=== Task prompt ===
Only the lines from the one containing "Watertight Roof" to the end of the material are to be copied, exactly and in full; images stay out.

** Provided data follows **

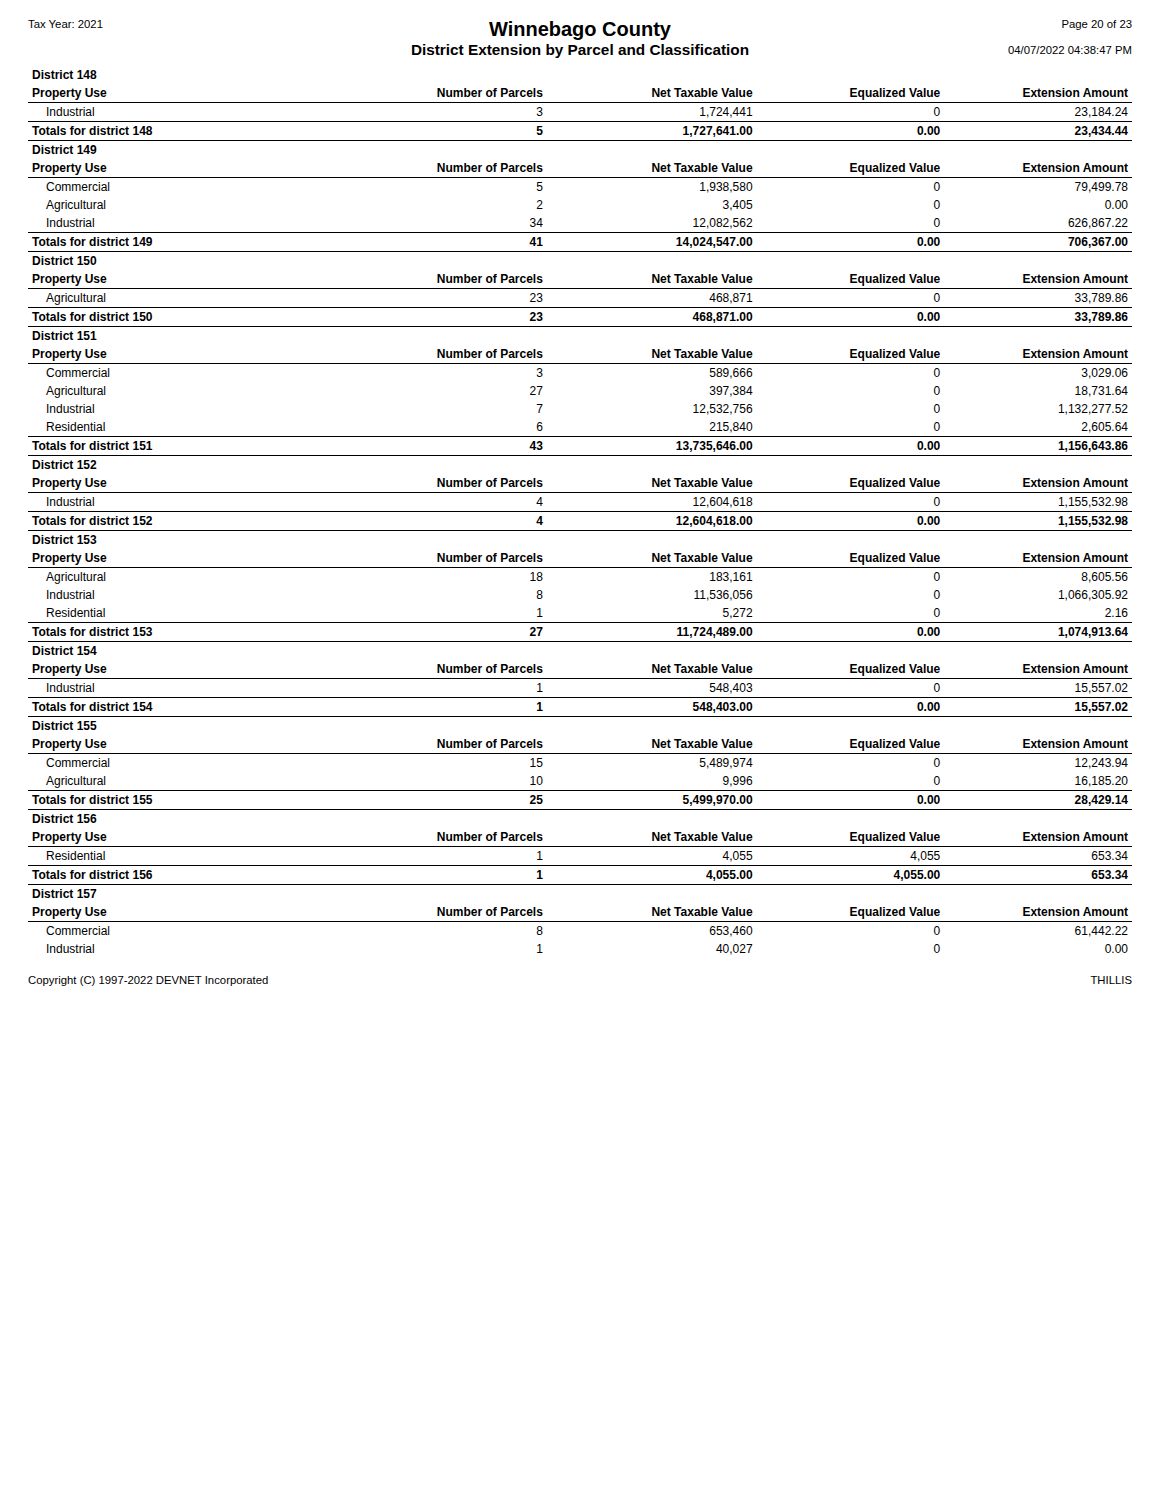| Tax Year: 2021 | Winnebago County District Extension by Parcel and Classification | Page 20 of 23 04/07/2022 04:38:47 PM |
| District 148 |
| Property Use | Number of Parcels | Net Taxable Value | Equalized Value | Extension Amount |
| Industrial | 3 | 1,724,441 | 0 | 23,184.24 |
| Totals for district 148 | 5 | 1,727,641.00 | 0.00 | 23,434.44 |
| District 149 |
| Property Use | Number of Parcels | Net Taxable Value | Equalized Value | Extension Amount |
| Commercial | 5 | 1,938,580 | 0 | 79,499.78 |
| Agricultural | 2 | 3,405 | 0 | 0.00 |
| Industrial | 34 | 12,082,562 | 0 | 626,867.22 |
| Totals for district 149 | 41 | 14,024,547.00 | 0.00 | 706,367.00 |
| District 150 |
| Property Use | Number of Parcels | Net Taxable Value | Equalized Value | Extension Amount |
| Agricultural | 23 | 468,871 | 0 | 33,789.86 |
| Totals for district 150 | 23 | 468,871.00 | 0.00 | 33,789.86 |
| District 151 |
| Property Use | Number of Parcels | Net Taxable Value | Equalized Value | Extension Amount |
| Commercial | 3 | 589,666 | 0 | 3,029.06 |
| Agricultural | 27 | 397,384 | 0 | 18,731.64 |
| Industrial | 7 | 12,532,756 | 0 | 1,132,277.52 |
| Residential | 6 | 215,840 | 0 | 2,605.64 |
| Totals for district 151 | 43 | 13,735,646.00 | 0.00 | 1,156,643.86 |
| District 152 |
| Property Use | Number of Parcels | Net Taxable Value | Equalized Value | Extension Amount |
| Industrial | 4 | 12,604,618 | 0 | 1,155,532.98 |
| Totals for district 152 | 4 | 12,604,618.00 | 0.00 | 1,155,532.98 |
| District 153 |
| Property Use | Number of Parcels | Net Taxable Value | Equalized Value | Extension Amount |
| Agricultural | 18 | 183,161 | 0 | 8,605.56 |
| Industrial | 8 | 11,536,056 | 0 | 1,066,305.92 |
| Residential | 1 | 5,272 | 0 | 2.16 |
| Totals for district 153 | 27 | 11,724,489.00 | 0.00 | 1,074,913.64 |
| District 154 |
| Property Use | Number of Parcels | Net Taxable Value | Equalized Value | Extension Amount |
| Industrial | 1 | 548,403 | 0 | 15,557.02 |
| Totals for district 154 | 1 | 548,403.00 | 0.00 | 15,557.02 |
| District 155 |
| Property Use | Number of Parcels | Net Taxable Value | Equalized Value | Extension Amount |
| Commercial | 15 | 5,489,974 | 0 | 12,243.94 |
| Agricultural | 10 | 9,996 | 0 | 16,185.20 |
| Totals for district 155 | 25 | 5,499,970.00 | 0.00 | 28,429.14 |
| District 156 |
| Property Use | Number of Parcels | Net Taxable Value | Equalized Value | Extension Amount |
| Residential | 1 | 4,055 | 4,055 | 653.34 |
| Totals for district 156 | 1 | 4,055.00 | 4,055.00 | 653.34 |
| District 157 |
| Property Use | Number of Parcels | Net Taxable Value | Equalized Value | Extension Amount |
| Commercial | 8 | 653,460 | 0 | 61,442.22 |
| Industrial | 1 | 40,027 | 0 | 0.00 |
Copyright (C) 1997-2022 DEVNET Incorporated THILLIS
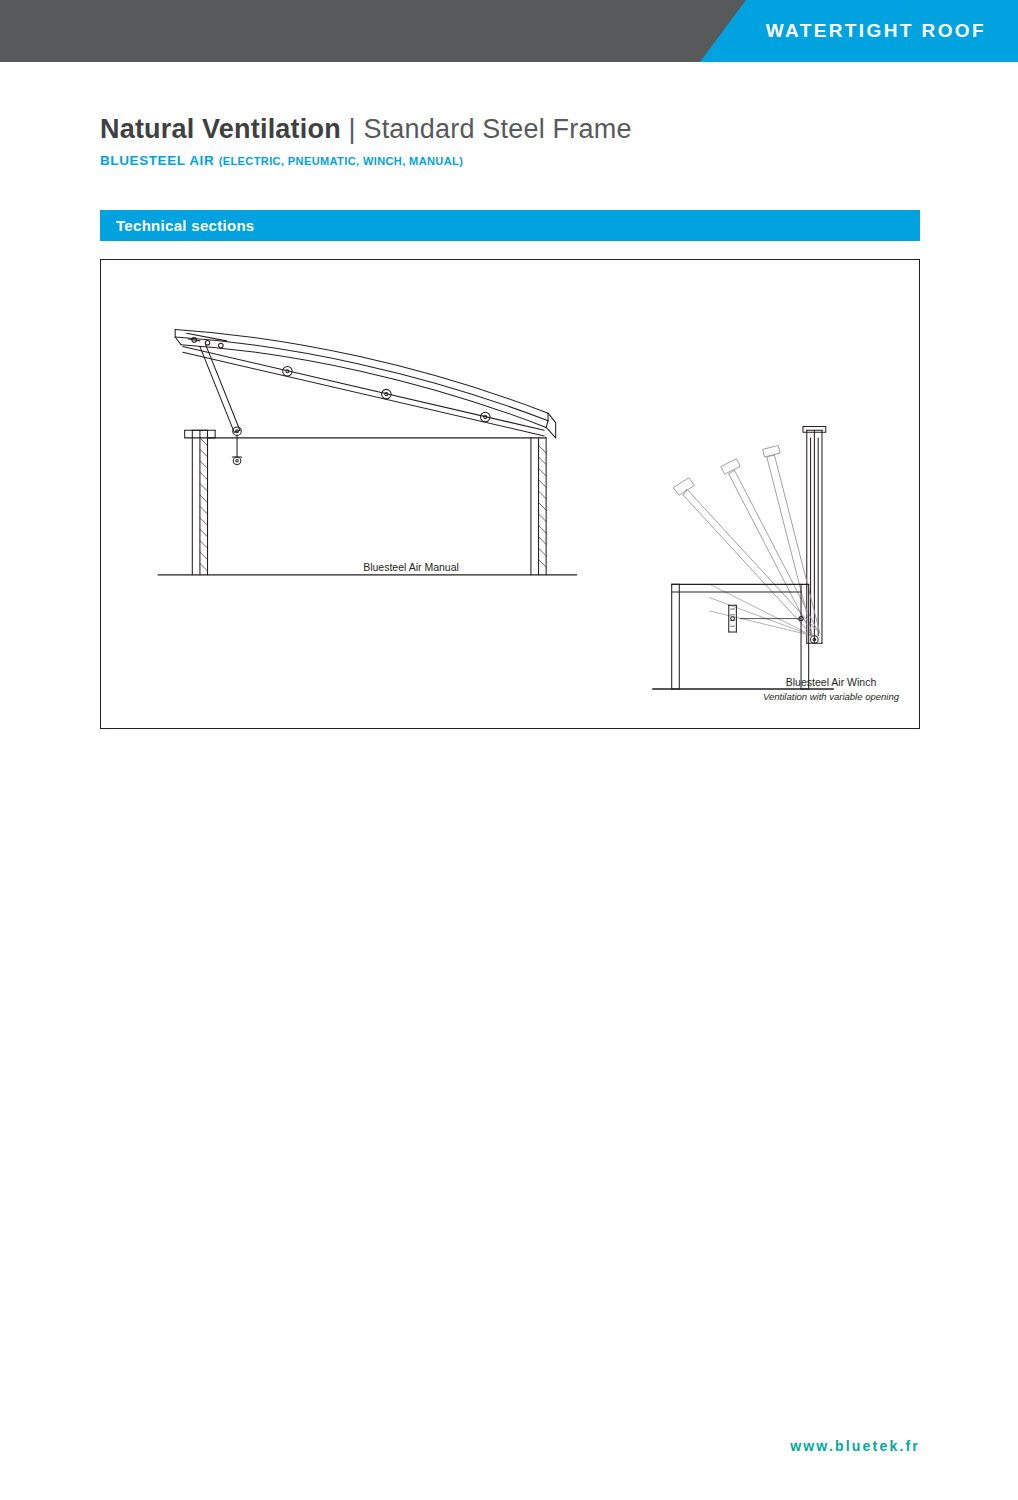Watertight Roof
Natural Ventilation | Standard Steel Frame
BLUESTEEL AIR (ELECTRIC, PNEUMATIC, WINCH, MANUAL)
Technical sections
Bluesteel Air Manual
Bluesteel Air Winch
Ventilation with variable opening
www.bluetek.fr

** End of Provided data **

=== Answer to this problem ===
Watertight Roof
Natural Ventilation | Standard Steel Frame
BLUESTEEL AIR (ELECTRIC, PNEUMATIC, WINCH, MANUAL)
Technical sections
Bluesteel Air Manual
Bluesteel Air Winch
Ventilation with variable opening
www.bluetek.fr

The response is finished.